The female upperclass student didn't feel threatened--she just felt like he was "crossing the line."
After experiencing a number of incidents that she characterized as sexual harassment, she decided her House deserved a heads-up.
But who to talk to? Her House sexual assault/sexual harassment (SASH) tutor?
"It didn't even cross my mind," she says.
Instead, she approached a senior tutor to discuss the incident--someone she already knew.
She says her House SASH tutor isn't visible enough.
"If I really wanted something done, I'd go a level higher," she says.
While Harvard prides itself on its Houses--where tutors are the first line of interaction between students and the administration--this decentralized system has its disadvantages.
The College handles about four or five sexual assault cases in a typical year, and may face many more which go unreported, according to Associate Dean of the College Karen E. Avery '87.
And while the issue began to attract campus attention in the wake of two highly publicized sexual assaults, some say the current tutor-based system does not have enough resources or administrative support to deal with sexual harassment.
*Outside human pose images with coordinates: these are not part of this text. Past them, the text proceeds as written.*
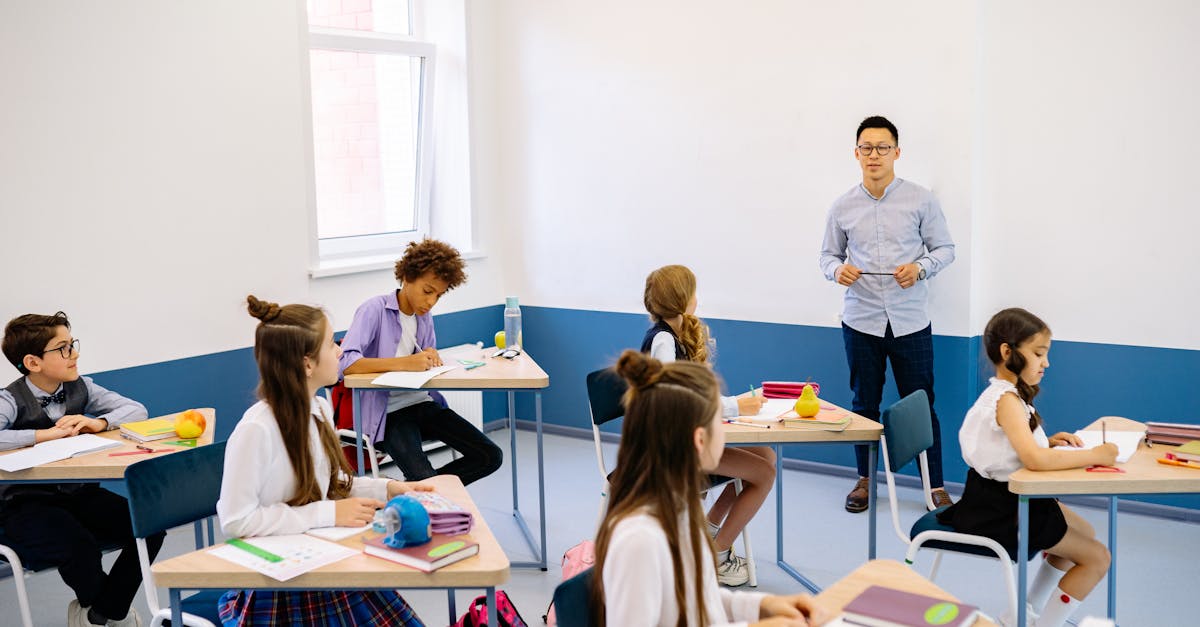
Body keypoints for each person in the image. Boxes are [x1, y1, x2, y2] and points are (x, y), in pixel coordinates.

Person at [217, 296, 432, 626]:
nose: (341, 350)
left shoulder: (319, 409)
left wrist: (388, 488)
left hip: (321, 558)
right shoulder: (255, 431)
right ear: (306, 364)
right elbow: (237, 521)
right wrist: (329, 512)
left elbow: (330, 484)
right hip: (280, 586)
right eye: (332, 342)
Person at [592, 350, 829, 627]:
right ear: (700, 439)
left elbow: (699, 600)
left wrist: (762, 606)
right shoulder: (640, 541)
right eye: (720, 421)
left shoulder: (679, 510)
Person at [937, 308, 1114, 627]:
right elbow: (1034, 461)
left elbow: (1019, 451)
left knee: (1085, 533)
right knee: (1098, 558)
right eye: (1038, 353)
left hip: (1007, 498)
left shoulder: (1010, 396)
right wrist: (1096, 455)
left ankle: (1026, 611)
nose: (1046, 363)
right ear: (1008, 352)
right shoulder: (1005, 400)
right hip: (999, 510)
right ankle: (1047, 623)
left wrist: (1048, 442)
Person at [818, 115, 956, 513]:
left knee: (921, 404)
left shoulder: (922, 200)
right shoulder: (842, 206)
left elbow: (945, 249)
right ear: (856, 153)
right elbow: (827, 256)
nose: (873, 155)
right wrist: (836, 270)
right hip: (860, 320)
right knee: (864, 404)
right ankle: (865, 480)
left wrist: (920, 268)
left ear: (897, 152)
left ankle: (934, 487)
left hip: (910, 321)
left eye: (882, 148)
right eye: (866, 148)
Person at [0, 311, 159, 627]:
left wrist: (98, 422)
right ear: (33, 363)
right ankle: (115, 616)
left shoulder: (81, 386)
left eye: (72, 344)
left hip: (78, 492)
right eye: (63, 348)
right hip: (24, 503)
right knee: (79, 546)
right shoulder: (10, 399)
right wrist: (45, 435)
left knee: (151, 526)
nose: (75, 353)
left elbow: (137, 410)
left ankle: (101, 614)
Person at [641, 264, 776, 587]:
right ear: (681, 299)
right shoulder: (663, 342)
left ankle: (708, 531)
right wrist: (733, 406)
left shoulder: (673, 335)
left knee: (766, 454)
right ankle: (716, 556)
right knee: (765, 474)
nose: (697, 298)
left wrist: (733, 406)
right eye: (693, 292)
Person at [339, 238, 502, 485]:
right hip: (389, 414)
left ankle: (417, 490)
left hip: (424, 404)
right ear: (406, 277)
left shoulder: (424, 317)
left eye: (438, 295)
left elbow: (422, 357)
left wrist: (430, 357)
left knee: (490, 456)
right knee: (425, 479)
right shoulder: (373, 310)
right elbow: (346, 364)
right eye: (427, 291)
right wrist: (406, 362)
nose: (431, 302)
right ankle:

"People don't think it matters," says Kaitlin S. McGaw '00, co-chair of the Coalition Against Sexual Violence. "It needs broader institutional support."
Training the Tutors
The College has already made some changes to its SASH advising system in response to the demands of the coalition.
The coalition has become prominent over the last few years, gaining visibility when two members of the Class of 2000, Joshua M. Elster and D. Drew Douglas, were publicly accused of rape last year.
One of the coalition's main worries: that the SASH training wasn't long enough, and that because it came in monthly installments with different speakers, tutors could potentially be confronted with issues for which they were unprepared.